• **Assignment 1**: Rewrite the gossip protocol excerpt from "Convergence speed: In" down to "adds 4 rounds.", putting "servers" wherever "nodes" appears.
• **Assignment 2**: In the gossip protocol excerpt, how many random peers does Node A pick in each gossip round?
• **Assignment 3**: Extend the gossip protocol excerpt beyond its final line.

• **Page excerpt**:
########################################
Each gossip round (every 1-2 seconds):

  1. Node A picks 1-3 random peers
  2. A sends its state (membership list + heartbeat counters + metadata)
  3. Peer merges: for each entry, keep the one with higher heartbeat counter (= more recent)
  4. Peer does the same in its next round

Convergence speed: In a cluster of N nodes, information reaches all nodes in O(log N) rounds.

Cluster Size Rounds to Full Convergence Time (at 1s/round)
10 ~4 rounds ~4 seconds
100 ~7 rounds ~7 seconds
1,000 ~10 rounds ~10 seconds
10,000 ~14 rounds ~14 seconds

Key insight: Gossip scales LOGARITHMICALLY. Going from 1,000 to 10,000 nodes only adds 4 rounds.

What Gets Gossiped

System Gossipped State Update Frequency
Cassandra Token ownership, schema version, load, severity, heartbeat generation Every 1 second
Consul Service health, node status, KV metadata Every 200ms (configurable)
########################################
Dataset excerpts:
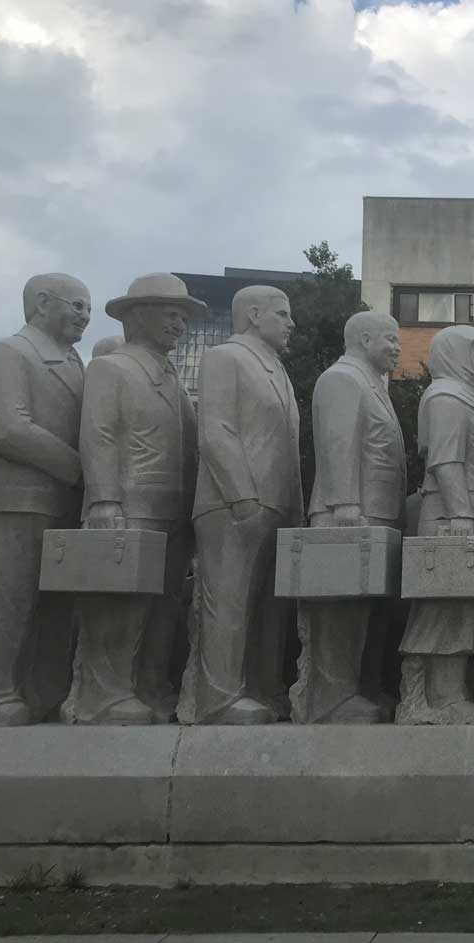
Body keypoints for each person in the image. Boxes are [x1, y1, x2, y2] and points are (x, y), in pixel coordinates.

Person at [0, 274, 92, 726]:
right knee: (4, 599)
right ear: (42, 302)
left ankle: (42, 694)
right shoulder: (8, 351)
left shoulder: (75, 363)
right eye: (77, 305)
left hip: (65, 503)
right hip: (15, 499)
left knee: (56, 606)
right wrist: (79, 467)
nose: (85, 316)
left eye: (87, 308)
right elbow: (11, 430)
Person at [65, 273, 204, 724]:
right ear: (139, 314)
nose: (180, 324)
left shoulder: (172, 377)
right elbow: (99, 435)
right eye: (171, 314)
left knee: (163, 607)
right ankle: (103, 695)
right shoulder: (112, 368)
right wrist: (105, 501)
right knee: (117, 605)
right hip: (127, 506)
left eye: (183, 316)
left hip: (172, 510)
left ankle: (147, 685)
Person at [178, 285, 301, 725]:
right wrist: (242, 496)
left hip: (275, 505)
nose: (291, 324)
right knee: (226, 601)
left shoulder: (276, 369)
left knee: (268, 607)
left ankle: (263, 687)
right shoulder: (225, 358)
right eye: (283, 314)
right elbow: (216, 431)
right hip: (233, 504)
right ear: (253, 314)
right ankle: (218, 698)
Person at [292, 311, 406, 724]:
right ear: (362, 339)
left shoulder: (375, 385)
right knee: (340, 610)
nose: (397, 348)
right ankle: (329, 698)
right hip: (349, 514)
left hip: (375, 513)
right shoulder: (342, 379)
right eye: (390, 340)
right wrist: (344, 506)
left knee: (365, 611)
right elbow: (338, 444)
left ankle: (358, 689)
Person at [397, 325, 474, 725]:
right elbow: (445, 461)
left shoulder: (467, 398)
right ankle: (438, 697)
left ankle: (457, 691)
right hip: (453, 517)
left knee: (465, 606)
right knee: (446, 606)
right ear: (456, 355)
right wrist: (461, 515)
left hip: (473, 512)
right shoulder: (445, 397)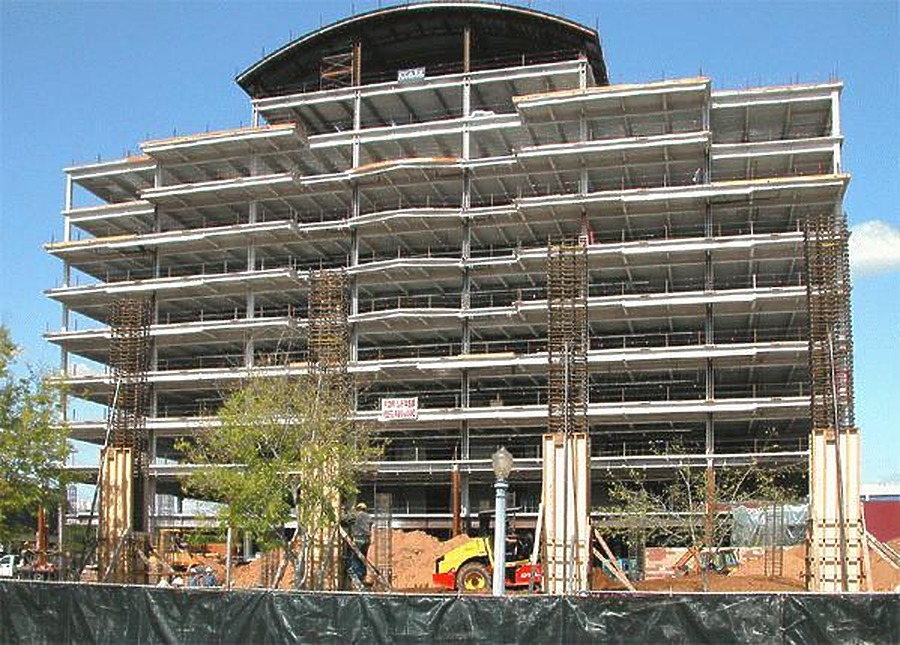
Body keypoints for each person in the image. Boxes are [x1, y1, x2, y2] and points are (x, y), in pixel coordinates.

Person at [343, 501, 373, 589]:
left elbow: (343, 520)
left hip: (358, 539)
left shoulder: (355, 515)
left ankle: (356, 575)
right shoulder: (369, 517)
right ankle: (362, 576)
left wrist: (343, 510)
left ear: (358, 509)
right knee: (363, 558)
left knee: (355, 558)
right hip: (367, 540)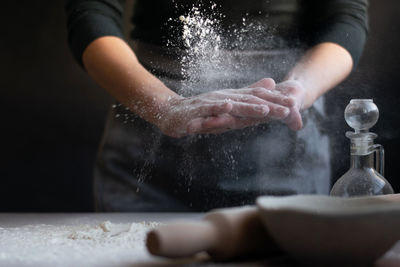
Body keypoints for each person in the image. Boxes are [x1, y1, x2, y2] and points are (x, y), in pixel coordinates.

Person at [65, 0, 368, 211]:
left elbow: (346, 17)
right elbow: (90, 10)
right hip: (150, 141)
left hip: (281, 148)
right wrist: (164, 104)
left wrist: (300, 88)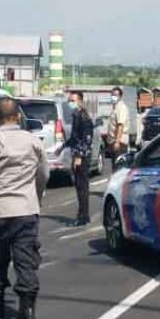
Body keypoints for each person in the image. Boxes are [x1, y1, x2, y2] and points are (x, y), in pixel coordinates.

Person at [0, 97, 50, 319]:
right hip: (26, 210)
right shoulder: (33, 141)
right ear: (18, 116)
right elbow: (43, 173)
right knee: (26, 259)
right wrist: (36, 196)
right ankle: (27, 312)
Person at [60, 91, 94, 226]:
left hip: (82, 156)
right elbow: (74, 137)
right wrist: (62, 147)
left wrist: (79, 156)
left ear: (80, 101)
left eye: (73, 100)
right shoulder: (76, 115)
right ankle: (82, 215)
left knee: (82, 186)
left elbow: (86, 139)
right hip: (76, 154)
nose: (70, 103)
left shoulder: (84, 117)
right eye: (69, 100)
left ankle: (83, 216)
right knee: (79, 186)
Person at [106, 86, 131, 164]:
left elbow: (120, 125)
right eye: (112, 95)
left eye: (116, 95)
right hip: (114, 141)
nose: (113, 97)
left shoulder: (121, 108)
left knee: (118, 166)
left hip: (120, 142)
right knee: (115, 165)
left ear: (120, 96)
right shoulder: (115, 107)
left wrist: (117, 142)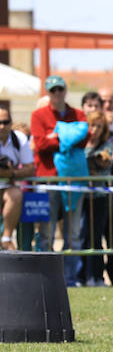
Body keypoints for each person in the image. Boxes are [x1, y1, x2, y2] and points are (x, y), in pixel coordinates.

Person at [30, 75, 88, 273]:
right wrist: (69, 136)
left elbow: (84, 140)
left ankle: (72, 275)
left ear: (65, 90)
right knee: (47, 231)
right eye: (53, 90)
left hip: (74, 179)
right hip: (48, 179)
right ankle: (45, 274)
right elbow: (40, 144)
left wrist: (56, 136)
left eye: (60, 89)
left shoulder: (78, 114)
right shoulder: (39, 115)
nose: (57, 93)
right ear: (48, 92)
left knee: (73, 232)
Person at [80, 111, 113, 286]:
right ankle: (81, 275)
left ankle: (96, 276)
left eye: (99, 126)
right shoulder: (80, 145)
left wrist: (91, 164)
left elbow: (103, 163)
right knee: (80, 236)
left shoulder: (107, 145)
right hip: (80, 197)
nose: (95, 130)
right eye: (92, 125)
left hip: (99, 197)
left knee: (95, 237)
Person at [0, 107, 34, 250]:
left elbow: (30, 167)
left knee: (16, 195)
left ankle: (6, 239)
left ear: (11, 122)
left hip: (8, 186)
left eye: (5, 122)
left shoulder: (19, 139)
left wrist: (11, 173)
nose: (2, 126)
########################################
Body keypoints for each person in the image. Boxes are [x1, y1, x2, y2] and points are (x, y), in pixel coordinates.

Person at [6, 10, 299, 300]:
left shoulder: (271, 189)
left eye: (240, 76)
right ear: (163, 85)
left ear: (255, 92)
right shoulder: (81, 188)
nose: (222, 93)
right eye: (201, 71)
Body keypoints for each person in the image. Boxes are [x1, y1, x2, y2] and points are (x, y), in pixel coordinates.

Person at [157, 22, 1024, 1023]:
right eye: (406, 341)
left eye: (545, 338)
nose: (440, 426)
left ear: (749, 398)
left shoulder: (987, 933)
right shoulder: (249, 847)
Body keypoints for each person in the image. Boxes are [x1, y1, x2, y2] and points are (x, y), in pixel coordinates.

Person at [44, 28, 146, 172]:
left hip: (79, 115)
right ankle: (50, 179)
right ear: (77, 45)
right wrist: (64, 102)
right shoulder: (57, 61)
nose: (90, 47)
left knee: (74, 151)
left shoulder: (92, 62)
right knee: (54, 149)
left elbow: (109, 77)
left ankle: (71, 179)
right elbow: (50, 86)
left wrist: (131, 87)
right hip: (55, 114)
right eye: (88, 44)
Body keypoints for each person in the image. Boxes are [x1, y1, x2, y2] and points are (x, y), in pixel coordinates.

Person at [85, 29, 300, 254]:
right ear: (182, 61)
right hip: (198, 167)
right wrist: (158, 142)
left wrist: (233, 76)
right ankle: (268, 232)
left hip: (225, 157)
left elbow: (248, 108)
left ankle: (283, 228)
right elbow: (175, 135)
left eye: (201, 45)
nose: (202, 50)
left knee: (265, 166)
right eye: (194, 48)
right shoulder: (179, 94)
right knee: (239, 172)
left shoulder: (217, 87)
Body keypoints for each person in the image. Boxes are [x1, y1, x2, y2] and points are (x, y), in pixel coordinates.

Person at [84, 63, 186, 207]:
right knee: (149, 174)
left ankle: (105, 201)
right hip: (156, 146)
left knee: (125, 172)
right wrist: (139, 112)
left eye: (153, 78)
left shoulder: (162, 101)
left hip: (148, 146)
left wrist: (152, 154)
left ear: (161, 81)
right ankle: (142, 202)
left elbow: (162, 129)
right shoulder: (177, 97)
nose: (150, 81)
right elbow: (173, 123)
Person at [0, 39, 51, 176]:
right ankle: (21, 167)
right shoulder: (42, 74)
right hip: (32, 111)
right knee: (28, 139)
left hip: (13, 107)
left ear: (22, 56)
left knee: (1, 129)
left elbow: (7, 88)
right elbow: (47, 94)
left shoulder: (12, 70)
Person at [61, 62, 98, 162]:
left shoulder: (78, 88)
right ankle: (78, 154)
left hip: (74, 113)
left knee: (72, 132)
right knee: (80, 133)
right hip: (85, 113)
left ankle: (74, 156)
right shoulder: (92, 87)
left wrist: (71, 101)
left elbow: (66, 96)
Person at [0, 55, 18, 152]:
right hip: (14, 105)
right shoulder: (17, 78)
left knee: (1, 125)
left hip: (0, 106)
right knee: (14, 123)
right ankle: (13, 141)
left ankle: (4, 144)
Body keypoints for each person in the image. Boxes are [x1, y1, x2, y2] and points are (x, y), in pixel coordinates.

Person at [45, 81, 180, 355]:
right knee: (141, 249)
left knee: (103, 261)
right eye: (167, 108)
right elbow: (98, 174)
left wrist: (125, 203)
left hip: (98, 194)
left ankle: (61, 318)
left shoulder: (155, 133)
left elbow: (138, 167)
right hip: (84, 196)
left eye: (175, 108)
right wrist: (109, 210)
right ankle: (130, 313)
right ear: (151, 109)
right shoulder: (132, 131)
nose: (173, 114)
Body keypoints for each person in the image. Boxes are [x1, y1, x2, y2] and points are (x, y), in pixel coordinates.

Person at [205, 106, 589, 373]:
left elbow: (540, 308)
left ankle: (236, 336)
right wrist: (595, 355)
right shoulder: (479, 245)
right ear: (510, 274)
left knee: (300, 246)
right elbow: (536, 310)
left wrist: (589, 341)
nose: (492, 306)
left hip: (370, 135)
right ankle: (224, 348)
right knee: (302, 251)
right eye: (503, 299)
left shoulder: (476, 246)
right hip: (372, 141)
########################################
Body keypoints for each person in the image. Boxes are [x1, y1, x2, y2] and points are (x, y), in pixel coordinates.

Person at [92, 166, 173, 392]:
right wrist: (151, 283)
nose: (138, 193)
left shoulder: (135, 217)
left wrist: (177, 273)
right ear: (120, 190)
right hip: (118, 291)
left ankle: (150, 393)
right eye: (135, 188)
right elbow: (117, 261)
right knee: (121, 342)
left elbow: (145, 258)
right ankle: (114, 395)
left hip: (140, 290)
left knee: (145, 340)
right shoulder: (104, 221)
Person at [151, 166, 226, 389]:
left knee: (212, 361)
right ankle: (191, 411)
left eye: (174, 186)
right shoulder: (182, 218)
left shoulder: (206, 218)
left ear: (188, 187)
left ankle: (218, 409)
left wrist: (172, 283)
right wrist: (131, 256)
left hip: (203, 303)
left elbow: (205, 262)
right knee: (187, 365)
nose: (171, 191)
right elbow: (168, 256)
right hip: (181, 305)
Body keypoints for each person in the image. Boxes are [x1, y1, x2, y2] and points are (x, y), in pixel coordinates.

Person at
########################################
• **Written response 1**:
Convergence speed: In a cluster of N servers, information reaches all servers in O(log N) rounds.

Cluster Size Rounds to Full Convergence Time (at 1s/round)
10 ~4 rounds ~4 seconds
100 ~7 rounds ~7 seconds
1,000 ~10 rounds ~10 seconds
10,000 ~14 rounds ~14 seconds

Key insight: Gossip scales LOGARITHMICALLY. Going from 1,000 to 10,000 servers only adds 4 rounds.

• **Written response 2**: 1-3 random peers.

• **Written response 3**:
Redis Cluster Slot assignments, node flags, config epoch Every 100ms
DynamoDB Membership, partition assignments, failure state Internal
Serf (HashiCorp) Custom user events + membership Every 200ms

Gossip Message Size

Back-of-envelope:

  • Per-node state: ~100 bytes (heartbeat counter, IP, metadata)
  • Cluster of 1000 nodes: gossip message = ~100KB
  • If sending to 3 peers every 1 second: 300KB/s per node
  • Total cluster gossip bandwidth: 1000 × 300KB/s = 300MB/s

Optimization: Don't send full state every time. Send only CHANGES (delta gossip) or DIGESTS (hashes of state — request full state only if digest differs).


Failure Detection with Gossip

Node State Machine

Text Only
ALIVE → SUSPECT → DEAD → (removed from membership)
  ↑                         |
  └─── recovered ───────────┘
State How Entered How Exited
ALIVE Heartbeat counter incrementing Stop incrementing → SUSPECT
SUSPECT Heartbeat not updated for T₁ Counter resumes → ALIVE, or T₂ expires → DEAD
DEAD Multiple nodes agree unresponsive for T₂ Never automatically (requires manual or rejoin)

Why SUSPECT state exists: Prevents declaring healthy nodes dead due to network partitions.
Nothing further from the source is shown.